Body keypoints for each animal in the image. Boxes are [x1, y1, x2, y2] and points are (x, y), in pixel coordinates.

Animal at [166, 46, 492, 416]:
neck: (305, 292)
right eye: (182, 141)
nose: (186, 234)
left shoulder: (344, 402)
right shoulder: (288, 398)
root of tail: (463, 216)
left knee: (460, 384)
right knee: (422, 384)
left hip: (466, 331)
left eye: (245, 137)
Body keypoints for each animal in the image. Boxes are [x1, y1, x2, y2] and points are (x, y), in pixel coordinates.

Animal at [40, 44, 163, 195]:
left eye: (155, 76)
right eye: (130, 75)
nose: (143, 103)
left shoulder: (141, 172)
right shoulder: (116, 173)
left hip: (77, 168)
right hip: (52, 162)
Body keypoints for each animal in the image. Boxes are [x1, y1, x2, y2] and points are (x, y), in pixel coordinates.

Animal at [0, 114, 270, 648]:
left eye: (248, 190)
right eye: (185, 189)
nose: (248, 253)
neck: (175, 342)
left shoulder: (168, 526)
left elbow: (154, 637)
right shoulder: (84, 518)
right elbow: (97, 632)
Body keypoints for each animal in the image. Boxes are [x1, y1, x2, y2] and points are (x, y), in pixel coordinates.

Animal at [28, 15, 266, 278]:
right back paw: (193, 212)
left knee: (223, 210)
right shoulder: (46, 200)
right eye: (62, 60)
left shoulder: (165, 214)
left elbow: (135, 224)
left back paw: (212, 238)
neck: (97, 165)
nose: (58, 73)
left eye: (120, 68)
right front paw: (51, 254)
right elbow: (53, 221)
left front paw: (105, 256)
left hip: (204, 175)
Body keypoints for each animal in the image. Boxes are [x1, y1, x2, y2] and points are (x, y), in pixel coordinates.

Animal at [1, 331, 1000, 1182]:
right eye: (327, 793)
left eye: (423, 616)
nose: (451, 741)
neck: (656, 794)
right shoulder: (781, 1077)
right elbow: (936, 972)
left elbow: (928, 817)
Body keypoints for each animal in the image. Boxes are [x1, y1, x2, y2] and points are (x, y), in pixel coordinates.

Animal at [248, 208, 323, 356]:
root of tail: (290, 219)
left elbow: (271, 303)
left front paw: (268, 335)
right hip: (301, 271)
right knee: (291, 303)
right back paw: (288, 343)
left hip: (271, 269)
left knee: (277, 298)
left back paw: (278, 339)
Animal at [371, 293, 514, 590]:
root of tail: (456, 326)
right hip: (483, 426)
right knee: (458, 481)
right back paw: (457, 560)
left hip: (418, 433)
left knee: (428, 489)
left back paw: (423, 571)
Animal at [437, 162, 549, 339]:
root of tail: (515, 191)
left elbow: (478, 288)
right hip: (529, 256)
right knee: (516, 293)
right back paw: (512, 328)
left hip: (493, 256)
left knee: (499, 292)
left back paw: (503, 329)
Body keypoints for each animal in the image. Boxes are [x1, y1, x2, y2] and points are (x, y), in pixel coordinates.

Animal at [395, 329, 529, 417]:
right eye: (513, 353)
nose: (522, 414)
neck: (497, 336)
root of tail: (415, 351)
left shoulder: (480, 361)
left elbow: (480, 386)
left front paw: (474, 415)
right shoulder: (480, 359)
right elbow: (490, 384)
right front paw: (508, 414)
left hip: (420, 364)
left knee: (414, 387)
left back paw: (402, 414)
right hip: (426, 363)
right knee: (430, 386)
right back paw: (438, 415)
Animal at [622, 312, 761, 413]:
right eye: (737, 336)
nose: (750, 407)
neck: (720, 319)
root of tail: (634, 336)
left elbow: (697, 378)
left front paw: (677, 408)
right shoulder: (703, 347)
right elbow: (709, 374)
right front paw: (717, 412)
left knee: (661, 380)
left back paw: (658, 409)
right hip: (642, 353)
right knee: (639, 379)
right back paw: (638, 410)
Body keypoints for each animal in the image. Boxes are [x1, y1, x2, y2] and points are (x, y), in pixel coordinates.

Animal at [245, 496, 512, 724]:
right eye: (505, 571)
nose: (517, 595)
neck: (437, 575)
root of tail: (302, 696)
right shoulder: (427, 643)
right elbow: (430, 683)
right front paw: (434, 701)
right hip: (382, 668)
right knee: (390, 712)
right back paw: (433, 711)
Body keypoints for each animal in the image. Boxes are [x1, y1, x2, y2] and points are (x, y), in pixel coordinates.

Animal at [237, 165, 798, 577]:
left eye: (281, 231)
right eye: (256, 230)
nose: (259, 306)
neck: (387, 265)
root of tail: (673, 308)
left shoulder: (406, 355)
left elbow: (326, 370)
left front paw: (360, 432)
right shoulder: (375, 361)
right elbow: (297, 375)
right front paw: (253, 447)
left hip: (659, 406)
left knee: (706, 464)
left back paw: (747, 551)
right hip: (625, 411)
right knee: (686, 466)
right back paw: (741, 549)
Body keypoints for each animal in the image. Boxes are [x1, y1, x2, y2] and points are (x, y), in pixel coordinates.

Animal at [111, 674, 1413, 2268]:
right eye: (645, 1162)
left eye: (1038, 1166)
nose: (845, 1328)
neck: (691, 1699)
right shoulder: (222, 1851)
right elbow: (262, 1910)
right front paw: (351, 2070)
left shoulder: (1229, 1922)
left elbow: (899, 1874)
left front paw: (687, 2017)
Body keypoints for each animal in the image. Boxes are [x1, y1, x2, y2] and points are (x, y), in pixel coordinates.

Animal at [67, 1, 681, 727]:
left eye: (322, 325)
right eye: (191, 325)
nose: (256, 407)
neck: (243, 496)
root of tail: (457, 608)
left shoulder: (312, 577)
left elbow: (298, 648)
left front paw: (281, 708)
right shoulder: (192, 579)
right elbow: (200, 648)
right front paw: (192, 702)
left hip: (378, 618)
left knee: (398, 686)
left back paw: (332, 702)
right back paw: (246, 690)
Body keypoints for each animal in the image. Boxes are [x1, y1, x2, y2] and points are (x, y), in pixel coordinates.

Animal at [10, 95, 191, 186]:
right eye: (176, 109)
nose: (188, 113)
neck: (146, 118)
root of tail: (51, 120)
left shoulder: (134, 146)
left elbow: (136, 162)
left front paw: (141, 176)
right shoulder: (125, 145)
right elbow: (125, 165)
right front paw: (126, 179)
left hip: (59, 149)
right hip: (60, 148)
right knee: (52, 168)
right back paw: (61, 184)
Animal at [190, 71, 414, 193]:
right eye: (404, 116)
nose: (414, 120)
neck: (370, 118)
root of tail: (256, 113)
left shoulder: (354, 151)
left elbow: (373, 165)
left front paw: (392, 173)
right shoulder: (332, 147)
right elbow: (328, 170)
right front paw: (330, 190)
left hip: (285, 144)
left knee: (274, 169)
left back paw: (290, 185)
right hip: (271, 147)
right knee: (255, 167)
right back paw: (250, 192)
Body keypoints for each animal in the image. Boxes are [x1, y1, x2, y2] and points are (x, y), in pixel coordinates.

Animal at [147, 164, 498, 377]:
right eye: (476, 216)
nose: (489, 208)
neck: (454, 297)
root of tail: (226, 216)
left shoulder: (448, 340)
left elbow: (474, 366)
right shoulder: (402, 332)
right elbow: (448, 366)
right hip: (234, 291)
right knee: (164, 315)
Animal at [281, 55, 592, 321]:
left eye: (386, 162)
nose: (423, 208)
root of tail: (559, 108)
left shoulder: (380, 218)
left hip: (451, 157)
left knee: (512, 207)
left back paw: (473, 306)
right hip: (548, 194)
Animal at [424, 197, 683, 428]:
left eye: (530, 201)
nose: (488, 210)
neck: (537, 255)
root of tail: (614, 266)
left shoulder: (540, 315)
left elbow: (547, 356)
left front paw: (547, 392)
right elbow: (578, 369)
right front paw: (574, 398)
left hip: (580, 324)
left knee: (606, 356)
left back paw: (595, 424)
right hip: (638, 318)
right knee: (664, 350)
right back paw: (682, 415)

◆ EXERCISE AIM:
Reproduce only the lines above spanning from the line containing "left knee: (223, 210)" through the line containing "left hip: (204, 175)", word for word.

◆ ANSWER SECTION:
left knee: (223, 210)
right shoulder: (46, 200)
right eye: (62, 60)
left shoulder: (165, 214)
left elbow: (135, 224)
left back paw: (212, 238)
neck: (97, 165)
nose: (58, 73)
left eye: (120, 68)
right front paw: (51, 254)
right elbow: (53, 221)
left front paw: (105, 256)
left hip: (204, 175)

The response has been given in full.